By Regina Garcia Cano, Associated Press
Published: May 10, 2023, 7:21pm
2 Photos
FILE - Joran van der Sloot sits in the courtroom before his sentencing at San Pedro prison in Lima, Peru, Jan. 13, 2012. The government of Peru on Wednesday, May 10, 2023, issued an executive order allowing the temporary extradition to the United States of Joran van der Sloot, the prime suspect in the unsolved 2005 disappearance of American Natalee Holloway in the Dutch Caribbean island of Aruba.
FILE - Joran van der Sloot sits in the courtroom before his sentencing at San Pedro prison in Lima, Peru, Jan. 13, 2012. The government of Peru on Wednesday, May 10, 2023, issued an executive order allowing the temporary extradition to the United States of Joran van der Sloot, the prime suspect in the unsolved 2005 disappearance of American Natalee Holloway in the Dutch Caribbean island of Aruba. (AP Photo/Karel Navarro, File) Photo Gallery

MEXICO CITY — Peru’s government issued an executive order Wednesday allowing the temporary extradition to the United States of the prime suspect in the unsolved 2005 disappearance of American student Natalee Holloway on the Dutch Caribbean island of Aruba.

The Peruvian Embassy in Washington told The Associated Press that the order allows for the extradition of Dutchman Joran van der Sloot to be prosecuted for alleged extortion and wire fraud, charges stemming from the Holloway case.

Holloway’s body was never found, and no charges were filed against Van der Sloot in the case. A judge later declared Holloway dead.

Prosecutors in the U.S. allege Van der Sloot accepted $25,000 in cash from Holloway’s family in exchange for a promise to lead them to her body in early 2010, just before he went to Peru. Holloway was from Mountain Brook, Ala.

Van der Sloot is serving 28 years in prison in Peru after being convicted of murdering 21-year-old Peruvian student Stephany Flores, whom he met in a Lima casino in 2010.

The slaying occurred five years to the day after Holloway disappeared during a high school graduation trip to Aruba, where Van der Sloot lived. She was last seen leaving a bar with him.

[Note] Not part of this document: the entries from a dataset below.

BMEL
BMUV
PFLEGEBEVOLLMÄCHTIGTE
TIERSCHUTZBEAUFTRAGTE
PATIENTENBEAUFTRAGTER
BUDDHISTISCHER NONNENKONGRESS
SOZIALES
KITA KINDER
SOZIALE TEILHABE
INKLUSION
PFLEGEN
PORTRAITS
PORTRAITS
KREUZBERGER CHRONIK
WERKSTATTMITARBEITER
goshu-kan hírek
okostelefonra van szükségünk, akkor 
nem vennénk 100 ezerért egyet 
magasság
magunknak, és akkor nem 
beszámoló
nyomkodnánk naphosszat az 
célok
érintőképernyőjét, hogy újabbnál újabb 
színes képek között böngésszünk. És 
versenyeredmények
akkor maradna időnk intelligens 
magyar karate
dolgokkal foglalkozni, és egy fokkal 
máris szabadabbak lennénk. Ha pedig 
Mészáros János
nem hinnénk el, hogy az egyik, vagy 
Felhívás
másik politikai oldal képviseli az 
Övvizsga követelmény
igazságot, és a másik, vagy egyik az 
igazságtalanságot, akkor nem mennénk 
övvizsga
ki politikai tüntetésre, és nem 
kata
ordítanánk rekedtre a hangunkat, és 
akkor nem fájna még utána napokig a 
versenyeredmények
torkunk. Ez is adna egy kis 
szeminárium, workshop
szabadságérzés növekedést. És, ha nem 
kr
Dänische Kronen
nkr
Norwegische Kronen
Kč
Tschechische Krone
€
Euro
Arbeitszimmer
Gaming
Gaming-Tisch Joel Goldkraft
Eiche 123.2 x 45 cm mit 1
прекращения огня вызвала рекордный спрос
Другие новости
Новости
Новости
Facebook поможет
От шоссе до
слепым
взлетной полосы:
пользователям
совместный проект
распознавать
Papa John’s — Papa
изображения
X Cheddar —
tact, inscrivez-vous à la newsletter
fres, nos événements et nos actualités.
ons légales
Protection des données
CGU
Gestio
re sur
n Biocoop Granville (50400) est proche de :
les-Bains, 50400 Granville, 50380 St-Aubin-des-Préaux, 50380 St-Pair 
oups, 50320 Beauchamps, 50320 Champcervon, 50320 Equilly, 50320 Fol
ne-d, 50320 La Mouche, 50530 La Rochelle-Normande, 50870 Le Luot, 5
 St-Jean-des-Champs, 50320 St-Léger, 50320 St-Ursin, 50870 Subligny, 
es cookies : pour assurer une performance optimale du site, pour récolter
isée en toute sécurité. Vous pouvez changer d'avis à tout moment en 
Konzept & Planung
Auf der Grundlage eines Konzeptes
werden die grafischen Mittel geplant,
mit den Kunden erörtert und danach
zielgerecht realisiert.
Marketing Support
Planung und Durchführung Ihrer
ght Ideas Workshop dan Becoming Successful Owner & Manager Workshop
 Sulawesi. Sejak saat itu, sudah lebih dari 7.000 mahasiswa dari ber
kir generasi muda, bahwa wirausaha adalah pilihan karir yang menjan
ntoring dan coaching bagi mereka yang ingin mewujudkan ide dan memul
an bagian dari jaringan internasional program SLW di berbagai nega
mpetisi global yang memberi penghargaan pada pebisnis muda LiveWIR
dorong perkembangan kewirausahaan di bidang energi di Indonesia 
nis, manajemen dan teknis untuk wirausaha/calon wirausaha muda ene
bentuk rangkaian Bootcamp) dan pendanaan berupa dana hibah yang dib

“At a time when there is increasingly greater cross-border transit of people, our institutions are keeping up to ensure that criminals are brought to justice,” Edgar Alfredo Rebaza, director of Peru’s Office of International Judicial Cooperation and Extraditions of the National Prosecutor’s Office, said in a statement. “We will continue to collaborate on legal issues with allies such as the United States, and many others with which we have extradition treaties.”

A 2001 treaty between Peru and the U.S. allows a suspected to be temporarily extradited to face trial in the other country. It requires that the prisoner “be returned” after judicial proceedings are concluded “against that person, in accordance with conditions to be determined by” both countries.

Van der Sloot pleaded guilty in January 2012 to a murder charge in Flores’ slaying.

Prosecutors accused him of killing Flores, a business student from a prominent family, to rob her after learning she had won money at the casino where the two met. They said he killed her with “ferocity” and “cruelty,” beating and then strangling her in his hotel room.

Van der Sloot could not immediately be reached for comment on Wednesday. It was not clear if he has an attorney who could speak on his behalf. More than a decade ago, he told a Peruvian judge that he would fight efforts to be extradited to the U.S.

Van der Sloot married a Peruvian woman in July 2014 in a ceremony at a maximum-security prison.